Рэндл поудобнее вытянул ноги на широком диване, а спиной ввинтился в груду подушек. Он подтянул к себе хрупкий столик, на котором стояла чашка чаю и розовая в цветочках тарелочка с крошечным пирожным. Он отпил глоток сладкого китайского чая и сказал:
— Бросьте, бросьте, вы же знали, что я вернусь?
Эмма Сэндс и Линдзи Риммер переглянулись.
— Что мы ему ответим? — спросила Линдзи.
— Мы могли бы ответить, что вообще над этим не задумывались, но он едва ли поверит, так ведь?
— А если мы скажем, что ждали его со дня на день, он еще, чего доброго, загордится, решит, что он важная персона, — сказала Линдзи.
— Но ведь он и вправду важная персона, — сказала Эмма.
Обе засмеялись, и Рэндл улыбнулся, довольный. Хорошо было сюда вернуться.
Золотой предвечерний солнечный свет, наброшенный, как тонкая сетка, на неизменное марево табачного дыма, заливал большую гостиную Эммы, тесную от множества чуть обветшавших, чуть запыленных красивых вещей. Он ложился на искусно заштопанный турецкий ковер и на искусно склеенные фарфоровые вазы, прилежно содействовал дальнейшему выгоранию кретоновых занавесок, на которых ещё угадывался потускневший узор из голубых и розовых птиц на палевом фоне. Комната была в нижнем этаже, одно окно её смотрело сквозь высокую железную решетку на улицу, другое выходило на маленькую лужайку, обсаженную круглыми кустами вероники и лавра, чьи пыльные листья и сухие ветки, темные и неподвижные в жестоком солнечном свете, придавали им сейчас вид громоздких комнатных украшений, временно вынесенных из дома. Это был сад, предназначенный для зимы, летом он выглядел сонным и хмурым. Но Эммы он не касался, им ведало управление дома, в котором она жила, — большого краснокирпичного многоквартирного дома начала века, возвышавшегося среди кремовых оштукатуренных фасадов ранневикторианских особняков.
Обе женщины сидели спиной к солнцу, отчего у каждой было по нимбу — у Эммы неровная светящаяся дымка вокруг темно-серой шапки кудрявых стриженых волос, у Линдзи — гладкий золотой ободок, ярче яркого золота тщательно уложенной прически. Обе вышивали гладью в круглых пяльцах. Рэндлу солнце светило в лицо. Он чувствовал себя на виду, прижатым к стене, счастливым.

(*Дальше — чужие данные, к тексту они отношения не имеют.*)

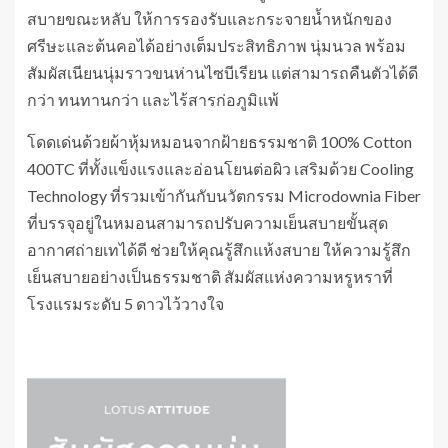
สบายขณะหลับ ให้การรองรับและกระจายน้ำหนักของ
ศรีษะและต้นคอได้อย่างเต็มประสิทธิภาพ นุ่มนวล พร้อม
สัมผัสเนียนนุ่มราวขนห่านไซบีเรียน แต่สามารถคืนตัวได้ดี
กว่า ทนทานกว่า และไร้สารก่อภูมิแพ้
โดดเด่นด้วยผ้าหุ้มหมอนจากฝ้ายธรรมชาติ 100% Cotton
400TC ที่ทั้งแข็งแรงและอ่อนโยนต่อผิว เสริมด้วย Cooling
Technology ที่รวมเข้ากันกับนวัตกรรม Microdownia Fiber
ที่บรรจุอยู่ในหมอนสามารถปรับความเย็นสบายขั้นสุด
อากาศถ่ายเทได้ดี ช่วยให้คุณรู้สึกแห้งสบาย ให้ความรู้สึก
เย็นสบายอย่างเป็นธรรมชาติ สัมผัสแห่งความหรูหราที่
โรงแรมระดับ 5 ดาวไว้วางใจ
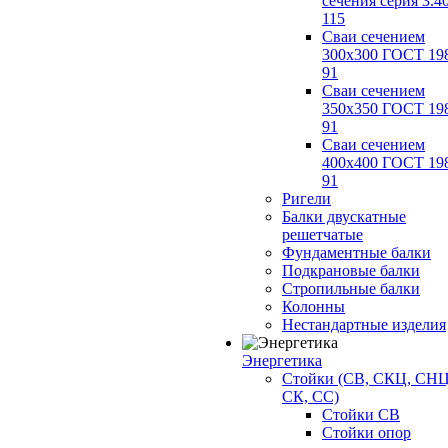
сечения серия 3.4
115
Сваи сечением
300х300 ГОСТ 19
91
Сваи сечением
350х350 ГОСТ 19
91
Сваи сечением
400х400 ГОСТ 19
91
Ригели
Балки двускатные
решетчатые
Фундаментные балки
Подкрановые балки
Стропильные балки
Колонны
Нестандартные изделия
Энергетика
Стойки (СВ, СКЦ, СНЦ
СК, СС)
Стойки СВ
Стойки опор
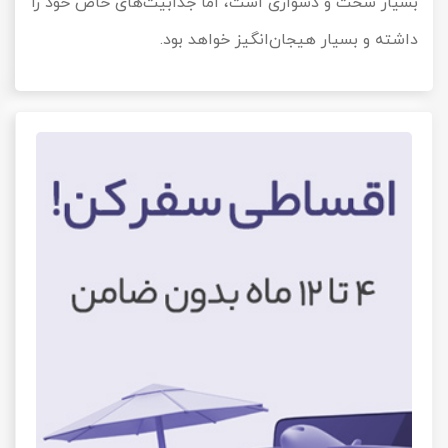
بسیار سخت و دشواری است، اما جذابیت‌های خاص خود را
داشته و بسیار هیجان‌انگیز خواهد بود.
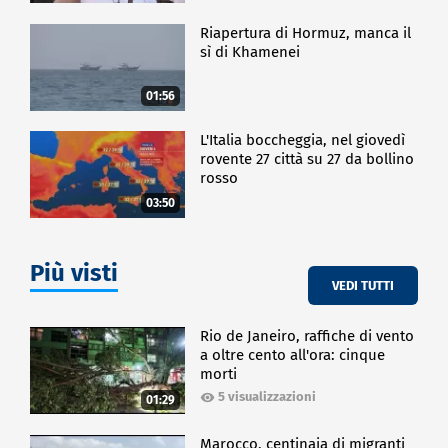
Riapertura di Hormuz, manca il
sì di Khamenei
01:56
L'Italia boccheggia, nel giovedì
rovente 27 città su 27 da bollino
rosso
03:50
Più visti
VEDI TUTTI
Rio de Janeiro, raffiche di vento
a oltre cento all'ora: cinque
morti
5 visualizzazioni
01:29
Marocco, centinaia di migranti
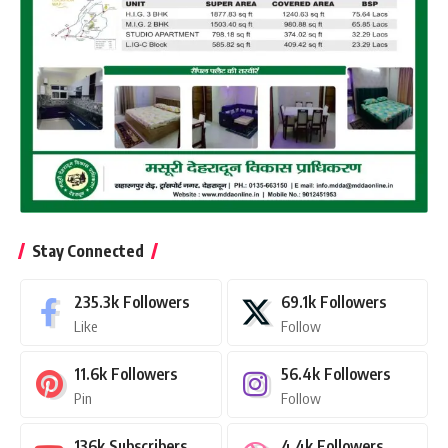
Stay Connected
235.3k
Followers
69.1k
Followers
Like
Follow
11.6k
Followers
56.4k
Followers
Pin
Follow
136k
Subscribers
4.4k
Followers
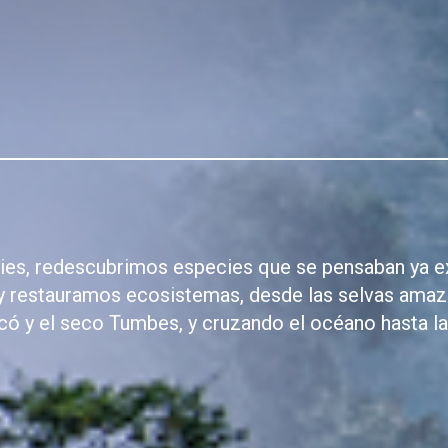
es, redescubrimos especies que se pensaban ya e
y restauramos ecosistemas, desde las selvas amaz
ó y el seco Tumbes, y cruzando el océano hasta la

— Как ни тяжко мне здесь приходится, — сказал Рэндл, — уверяю вас, там было ещё хуже.
— Не так уж тяжко ему здесь приходится, как, по-вашему? — сказала Линдзи.
— Конечно. Если вспомнить, как плохо он себя ведет, можно сказать, что мы к нему ещё очень снисходительны.

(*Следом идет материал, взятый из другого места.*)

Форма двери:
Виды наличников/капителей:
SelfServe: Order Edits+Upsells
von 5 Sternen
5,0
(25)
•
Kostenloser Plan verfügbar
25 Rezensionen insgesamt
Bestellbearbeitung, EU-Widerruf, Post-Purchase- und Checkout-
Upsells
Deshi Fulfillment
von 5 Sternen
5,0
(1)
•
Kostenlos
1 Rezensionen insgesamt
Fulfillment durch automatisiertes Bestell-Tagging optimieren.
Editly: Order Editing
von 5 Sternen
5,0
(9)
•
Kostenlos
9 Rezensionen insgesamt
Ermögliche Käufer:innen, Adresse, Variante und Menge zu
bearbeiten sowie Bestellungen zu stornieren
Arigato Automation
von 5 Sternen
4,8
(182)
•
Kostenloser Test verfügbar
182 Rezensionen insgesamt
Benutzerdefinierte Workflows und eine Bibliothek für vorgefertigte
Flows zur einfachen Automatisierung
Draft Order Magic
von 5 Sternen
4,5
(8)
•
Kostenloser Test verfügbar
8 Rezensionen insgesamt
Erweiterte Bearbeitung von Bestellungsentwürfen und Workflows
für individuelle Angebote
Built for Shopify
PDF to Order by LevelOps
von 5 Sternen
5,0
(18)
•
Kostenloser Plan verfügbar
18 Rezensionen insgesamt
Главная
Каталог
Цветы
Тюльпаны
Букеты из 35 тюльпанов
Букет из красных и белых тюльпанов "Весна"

— Мы даже почти никогда не наказываем его розгами, — сказала Линдзи и вытянула руку, держащую пяльцы, чтобы полюбоваться своим рукоделием.
— Где вам понять мои страдания! — сказал Рэндл. — Имейте в виду, моего хорошего поведения надолго не хватит. Когда-нибудь сорвусь. Вот увидите!
— Он сорвется, — сказала Линдзи. — Как интересно! Чаю ещё налить, дорогая?
Эмма сняла очки и отложила работу. Разгладила длинными пальцами сомкнутые веки.
— Покурить, моя прелесть.
Линдзи встала, чтобы дать ей огня. Руки их встретились, золотые на солнце, как какая-нибудь затейливая драгоценность от Фаберже.
— А пока, дорогие мои тюремщицы, — сказал Рэндл, — я страшно рад, что я здесь. — Он любовно обвел взглядом комнату, где от закуренной сигареты на минуту словно сгустились и солнечная дымка, и застарелый, знакомый табачный дух. Эмма, чье колдовство включало умение казаться старше, чем она могла быть, умудрилась создать в этой комнате атмосферу эпохи короля Эдуарда, и сама она — в широченном платье из нейлона, похожего на прозрачный муслин, в складках которого пряталась трость с серебряным набалдашником, — словно принадлежала к той эпохе. Даже её чайный столик можно было назвать чайным лишь в устарелом смысле. Только магнитофон, прикорнувший, как собака, у её ног, напоминал о современности.